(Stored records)
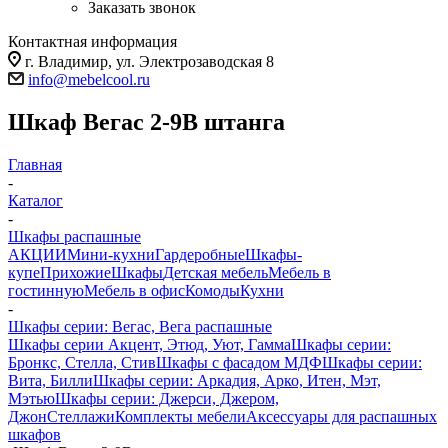
Заказать звонок
Контактная информация
г. Владимир, ул. Электрозаводская 8
info@mebelcool.ru
Шкаф Вегас 2-9В штанга
Главная
-
Каталог
-
Шкафы распашные
АКЦИИ
Мини-кухни
Гардеробные
Шкафы-
купе
Прихожие
Шкафы
Детская мебель
Мебель в
гостинную
Мебель в офис
Комоды
Кухни
-
Шкафы серии: Вегас, Вега распашные
Шкафы серии Акцент, Этюд, Уют, Гамма
Шкафы серии:
Бронкс, Стелла, Стив
Шкафы с фасадом МДФ
Шкафы серии:
Вита, Билли
Шкафы серии: Аркадия, Арко, Итен, Мэт,
Мэтью
Шкафы серии: Джерси, Джером,
Джон
Стеллажи
Комплекты мебели
Аксессуары для распашных
шкафов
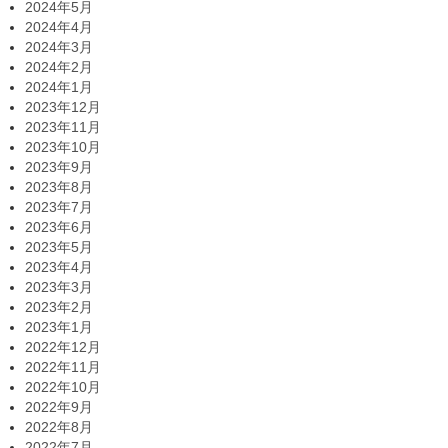
2024年5月
2024年4月
2024年3月
2024年2月
2024年1月
2023年12月
2023年11月
2023年10月
2023年9月
2023年8月
2023年7月
2023年6月
2023年5月
2023年4月
2023年3月
2023年2月
2023年1月
2022年12月
2022年11月
2022年10月
2022年9月
2022年8月
2022年7月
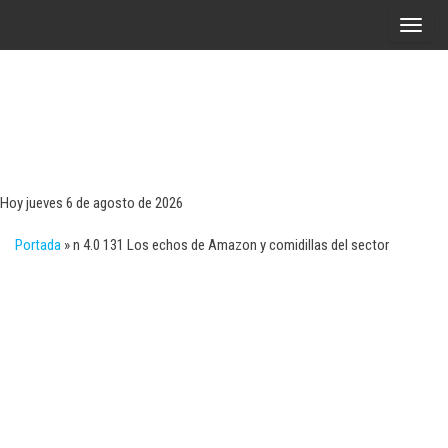
Saltar
A
al
l
contenido
t
e
r
Tecn
Noticias 
opinión
n
sobre
a
tecnologí
Hoy jueves 6 de agosto de 2026
y
r
negocio
Portada
»
n 4.0 131 Los echos de Amazon y comidillas del sector
l
a
n
a
v
e
g
a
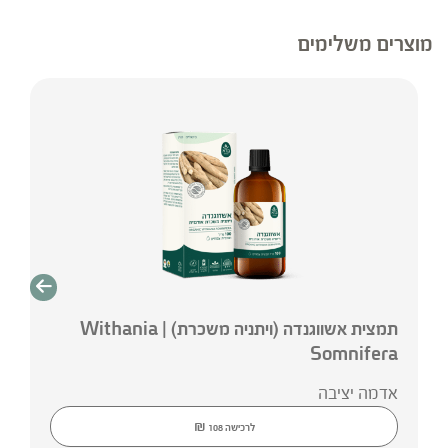
לתחושת רגיעה. מחקר קליני בדק את יעילותה של
פורמולה המשלבת מליסה וצמחי מרפא נוספים
מוצרים משלימים
בתשעים ושמונה נבדקים בעלי הפרעות שינה. 33.3%
מהנבדקים בקבוצת הניסוי דיווחו על שיפור באיכות
השינה, לעומת 9.4% בקבוצת הביקורת. מחקר קליני
נוסף הדגים שיפור משמעותי בסימפטומים כגון: חוסר
מנוחה, כאבי ראש, פלפיטציות, עצבנות ונטייה
להתרגשות יתר, בשימוש בתמצית מליסה.
תמצית אשווגנדה (ויתניה משכרת) | Withania
Somnifera
אדמה יציבה
₪
לרכישה
108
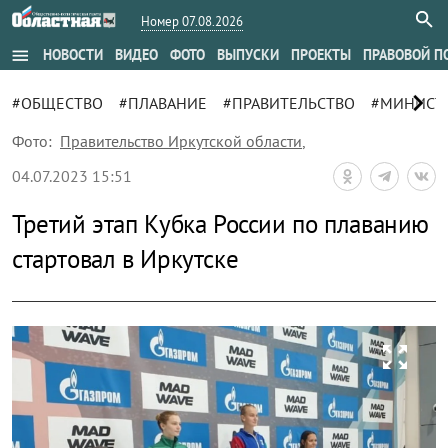
Номер 07.08.2026
menu
НОВОСТИ
ВИДЕО
ФОТО
ВЫПУСКИ
ПРОЕКТЫ
ПРАВОВОЙ П
chevron_right
#ОБЩЕСТВО
#ПЛАВАНИЕ
#ПРАВИТЕЛЬСТВО
#МИНИСТЕ
Фото:
Правительство Иркутской области
,
04.07.2023 15:51
Третий этап Кубка России по плаванию
стартовал в Иркутске
zoom_out_map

**YOUR GOAL:**
Each line above should be written out again exactly, and no picture should appear in the copy.

**ANSWER BELOW:**
Заказать звонок
Контактная информация
г. Владимир, ул. Электрозаводская 8
info@mebelcool.ru
Шкаф Вегас 2-9В штанга
Главная
-
Каталог
-
Шкафы распашные
АКЦИИ
Мини-кухни
Гардеробные
Шкафы-
купе
Прихожие
Шкафы
Детская мебель
Мебель в
гостинную
Мебель в офис
Комоды
Кухни
-
Шкафы серии: Вегас, Вега распашные
Шкафы серии Акцент, Этюд, Уют, Гамма
Шкафы серии:
Бронкс, Стелла, Стив
Шкафы с фасадом МДФ
Шкафы серии:
Вита, Билли
Шкафы серии: Аркадия, Арко, Итен, Мэт,
Мэтью
Шкафы серии: Джерси, Джером,
Джон
Стеллажи
Комплекты мебели
Аксессуары для распашных
шкафов
2024年5月
2024年4月
2024年3月
2024年2月
2024年1月
2023年12月
2023年11月
2023年10月
2023年9月
2023年8月
2023年7月
2023年6月
2023年5月
2023年4月
2023年3月
2023年2月
2023年1月
2022年12月
2022年11月
2022年10月
2022年9月
2022年8月
2022年7月
Saltar
A
al
l
contenido
t
e
r
Tecn
Noticias 
opinión
n
sobre
a
tecnologí
Hoy jueves 6 de agosto de 2026
y
r
negocio
Portada
»
n 4.0 131 Los echos de Amazon y comidillas del sector
l
a
n
a
v
e
g
a
לתחושת רגיעה. מחקר קליני בדק את יעילותה של
פורמולה המשלבת מליסה וצמחי מרפא נוספים
מוצרים משלימים
בתשעים ושמונה נבדקים בעלי הפרעות שינה. 33.3%
מהנבדקים בקבוצת הניסוי דיווחו על שיפור באיכות
השינה, לעומת 9.4% בקבוצת הביקורת. מחקר קליני
נוסף הדגים שיפור משמעותי בסימפטומים כגון: חוסר
מנוחה, כאבי ראש, פלפיטציות, עצבנות ונטייה
להתרגשות יתר, בשימוש בתמצית מליסה.
תמצית אשווגנדה (ויתניה משכרת) | Withania
Somnifera
אדמה יציבה
₪
לרכישה
108
Номер 07.08.2026
menu
НОВОСТИ
ВИДЕО
ФОТО
ВЫПУСКИ
ПРОЕКТЫ
ПРАВОВОЙ П
chevron_right
#ОБЩЕСТВО
#ПЛАВАНИЕ
#ПРАВИТЕЛЬСТВО
#МИНИСТЕ
Фото:
Правительство Иркутской области
,
04.07.2023 15:51
Третий этап Кубка России по плаванию
стартовал в Иркутске
zoom_out_map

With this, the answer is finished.